DIRECTORS' REPORT - SIGNIFICANT EVENTS
* Full Riches Investments Ltd
Please see separate announcement made earlier today
* Canley Developments Inc - Joint Venture
As announced on 27 March, 2003 the parent company, Gold Mines of Sardinia plc
(GMS plc) and its Italian subsidiary, Sardinia Gold Mining S.p.A. (SGM) entered
into a Heads of Agreement with Canley Developments Inc, a Canadian corporation,
under which Canley had the option to earn up to a 45% equity interest in the
company's Furtei mining and explorations concessions in Sardinia.
On May 28, 2003, as provided for in the Heads of Agreement, the company
announced that it has now executed a more formal Option Agreement and Joint
Venture Terms with Canley, which embodies the terms of the Heads of Agreement.
Under the Option Agreement, Canley has an option over a 45% interest in the
Furtei Project comprising the mine and its surrounding exploration tenements in
return for spending 100% of the exploration and mining expenditure required for
the Furtei project, to an amount of Euro15 million. The term of the option is eight
years. Canley can earn its interest in two stages of 22.5% for each Euro7.5 million
spent, at a minimum rate of Euro1 million in the first year, and Euro2 million in each
successive year.
Canley's earn-in expenditure will be carried out in joint venture ('JV') with
GMS plc and SGM, and SGM will act as manager. The final structure of the joint
venture at Furtei is expected to be effectively 45% each to GMS plc and Canley,
and 10% to Progemisa S.p.A., a corporation owned by the Sardinian Government.
After Canley has earned its 45% interest, it will pay 50% of all future Furtei
project costs, and GMS plc, which presently funds the whole of the project's
expenditure requirements under separate arrangement with Progemisa, the
remaining 50%. If Canley earns only a 22.5% interest, it will pay 25% of project
costs and GMS plc will effectively pay 75%.
Canley also has a right, exercisable for six months, to nominate two areas of up
to 100 square kilometres other than the Monte Ollasteddu prospect. Canley will
then have the exclusive ability for 3 months to negotiate with GMS plc on the
terms of a possible JV for exploration and mining on the nominated areas.
Under the Option Agreement and in addition to operations carried out at Canley's
sole cost, GMS plc retains the right to utilise the Furtei mining plant for
processing material from sources outside the Furtei Project, and also to carry
on operations on its own account, on a total cost recovery basis.

▶ [GIVEN RECORDS]
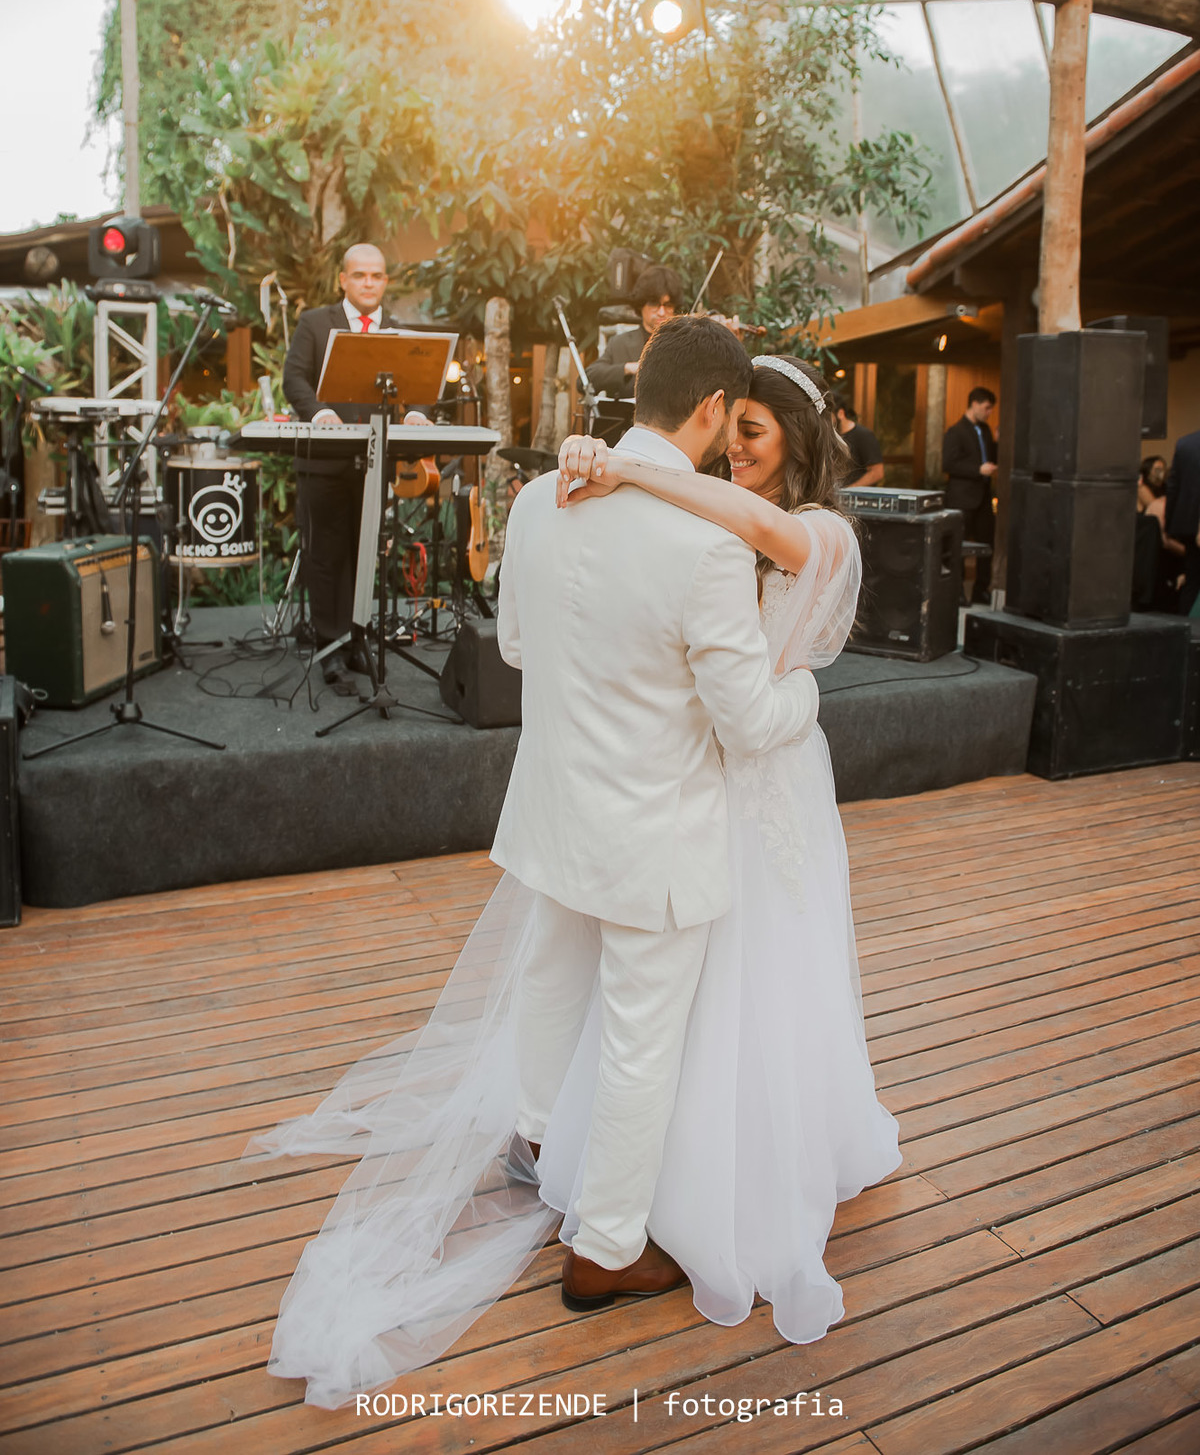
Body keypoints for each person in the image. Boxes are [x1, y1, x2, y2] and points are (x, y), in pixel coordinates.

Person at [247, 325, 898, 1406]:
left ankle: (540, 1136)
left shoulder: (542, 501)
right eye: (728, 423)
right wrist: (807, 699)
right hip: (658, 827)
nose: (734, 444)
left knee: (555, 979)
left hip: (560, 808)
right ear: (706, 412)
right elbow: (746, 719)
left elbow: (513, 648)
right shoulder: (703, 549)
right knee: (642, 1035)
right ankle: (603, 1249)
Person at [282, 244, 415, 693]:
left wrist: (414, 411)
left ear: (385, 281)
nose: (368, 284)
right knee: (327, 556)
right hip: (323, 462)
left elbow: (414, 386)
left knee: (365, 555)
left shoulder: (397, 331)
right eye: (359, 275)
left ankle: (358, 640)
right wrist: (318, 413)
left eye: (376, 276)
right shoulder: (315, 323)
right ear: (343, 279)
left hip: (374, 462)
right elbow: (294, 377)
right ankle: (330, 646)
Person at [584, 262, 683, 396]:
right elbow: (584, 380)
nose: (661, 312)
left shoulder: (684, 344)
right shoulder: (619, 343)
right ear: (641, 304)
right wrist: (628, 368)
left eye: (668, 305)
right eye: (654, 304)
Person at [942, 386, 999, 604]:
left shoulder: (985, 430)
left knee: (987, 543)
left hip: (984, 496)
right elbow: (948, 463)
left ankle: (981, 589)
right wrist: (978, 470)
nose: (988, 413)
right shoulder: (956, 431)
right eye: (986, 408)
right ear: (974, 404)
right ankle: (958, 592)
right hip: (962, 498)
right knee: (959, 546)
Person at [1165, 427, 1200, 616]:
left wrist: (1170, 523)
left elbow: (1173, 486)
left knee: (1192, 579)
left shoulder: (1185, 443)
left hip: (1188, 523)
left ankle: (1189, 634)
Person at [833, 396, 884, 487]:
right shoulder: (831, 436)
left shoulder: (863, 435)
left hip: (857, 497)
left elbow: (877, 472)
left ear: (840, 413)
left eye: (829, 417)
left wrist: (850, 490)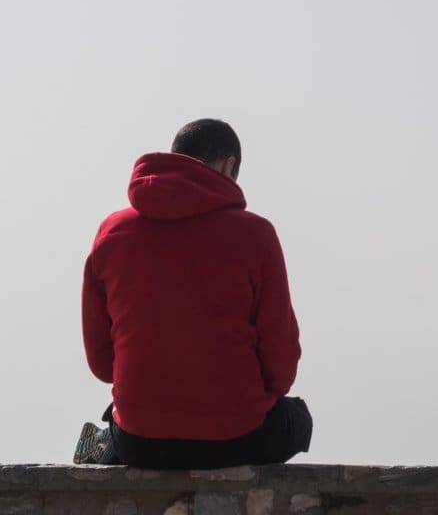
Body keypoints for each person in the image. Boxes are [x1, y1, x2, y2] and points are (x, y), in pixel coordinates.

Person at [77, 119, 311, 469]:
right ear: (229, 165)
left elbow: (101, 363)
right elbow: (281, 364)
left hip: (141, 441)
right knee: (299, 420)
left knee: (121, 416)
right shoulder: (256, 235)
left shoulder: (111, 232)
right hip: (238, 438)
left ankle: (102, 442)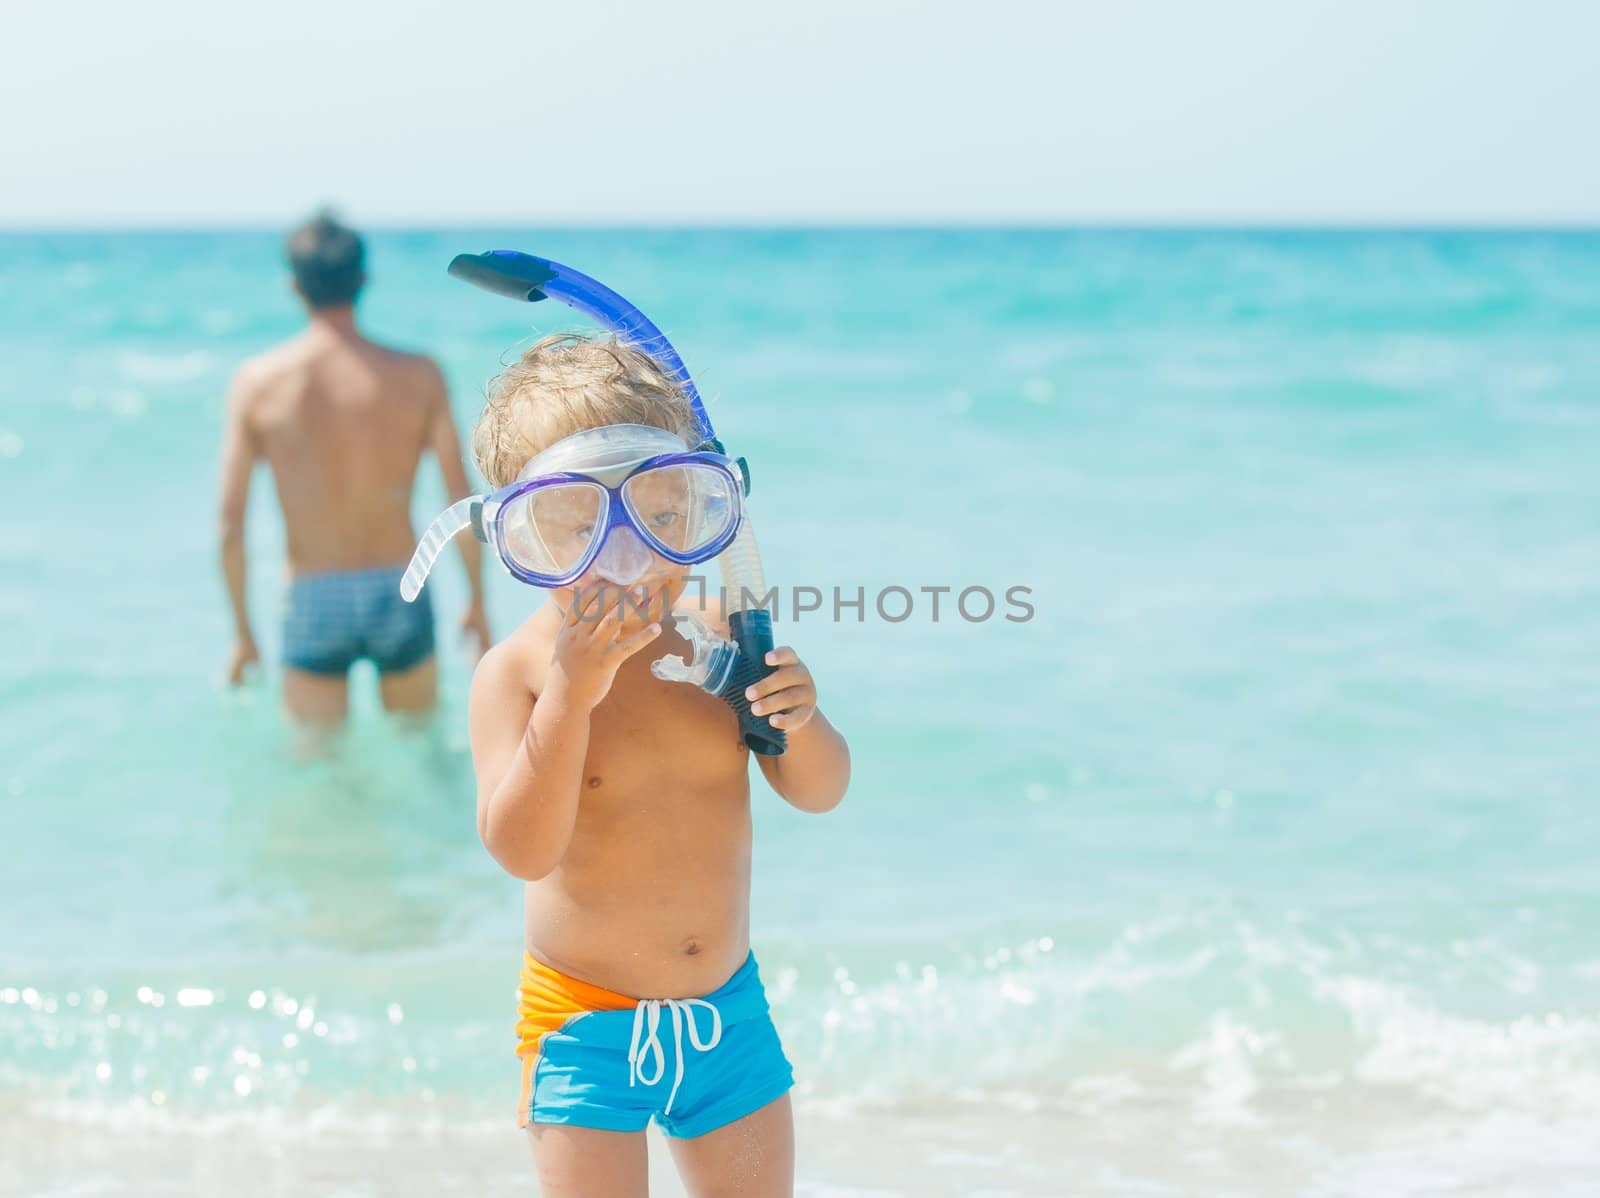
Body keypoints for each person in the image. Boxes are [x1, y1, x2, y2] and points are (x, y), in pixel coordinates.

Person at [415, 333, 850, 1197]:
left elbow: (821, 791)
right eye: (577, 527)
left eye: (658, 515)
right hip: (583, 1028)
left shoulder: (719, 636)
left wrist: (802, 719)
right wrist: (571, 700)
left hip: (730, 1023)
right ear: (524, 536)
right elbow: (522, 851)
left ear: (696, 505)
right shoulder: (518, 677)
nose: (623, 555)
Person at [216, 213, 489, 728]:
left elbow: (230, 526)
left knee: (316, 768)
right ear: (363, 281)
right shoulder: (419, 376)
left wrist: (242, 633)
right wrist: (477, 603)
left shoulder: (257, 383)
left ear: (294, 286)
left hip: (312, 594)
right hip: (401, 584)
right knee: (421, 750)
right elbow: (460, 502)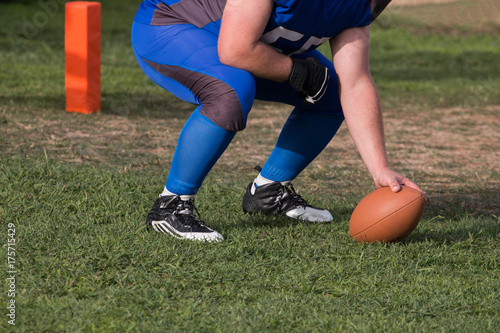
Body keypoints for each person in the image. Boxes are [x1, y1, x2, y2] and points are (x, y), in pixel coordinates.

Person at [131, 0, 423, 242]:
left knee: (332, 91)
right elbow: (235, 49)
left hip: (244, 43)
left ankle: (268, 192)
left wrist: (380, 168)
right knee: (231, 89)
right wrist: (298, 72)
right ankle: (171, 205)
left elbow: (356, 83)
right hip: (169, 26)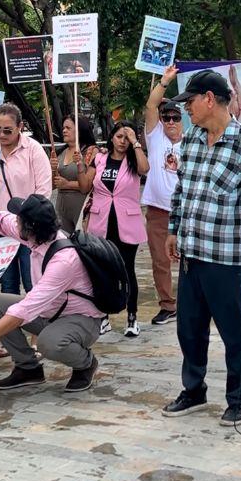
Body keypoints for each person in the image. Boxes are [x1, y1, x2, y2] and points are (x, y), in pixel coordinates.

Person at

▶ [DIRECTIONS]
1. List every company or corporation named in the directors' report on significant events.
2. Continue the directors' report on the Canley joint venture from where it stops.
The data come from a separate source and are unrelated to the directors' report.

▶ [RESPONSES PER TASK]
1.
Full Riches Investments Ltd
Gold Mines of Sardinia plc (GMS plc)
Sardinia Gold Mining S.p.A. (SGM)
Canley Developments Inc
Progemisa S.p.A.

2.
* Canley Developments Inc - Placement
On May 28, 2003, GMS plc announced that it had placed 11,111,111 ordinary shares
to Canley Developments Inc., at a price of 9 pence per share, to raise #1
million. Each share is accompanied by an unlisted warrant, which entitles the
holder to subscribe for one ordinary share in GMS plc at a price of 11 pence,
exercisable for a period of two years from the date of issue.
NB: In July 2003, Canley Developments Inc changed its name to Sargold Resource
Corporation.
* Barrick Gold Corporation / Homestake Mining Company of California
As announced by Gold Mines of Sardinia Pty Limited (GMS Pty Ltd) in January
2002, an agreement was entered into by GMS Pty Ltd, SGM and Homestake Mining
Company of California (Homestake) (now a subsidiary of Barrick Gold Corporation,
pursuant to which options were granted to Homestake to joint venture two areas
in Sardinia.
The first option related to the Monte Ollasteddu area and was exercisable by the
later of 30 June 2003, or 31 days after the primary data from an initial
drilling programme on the area had been received.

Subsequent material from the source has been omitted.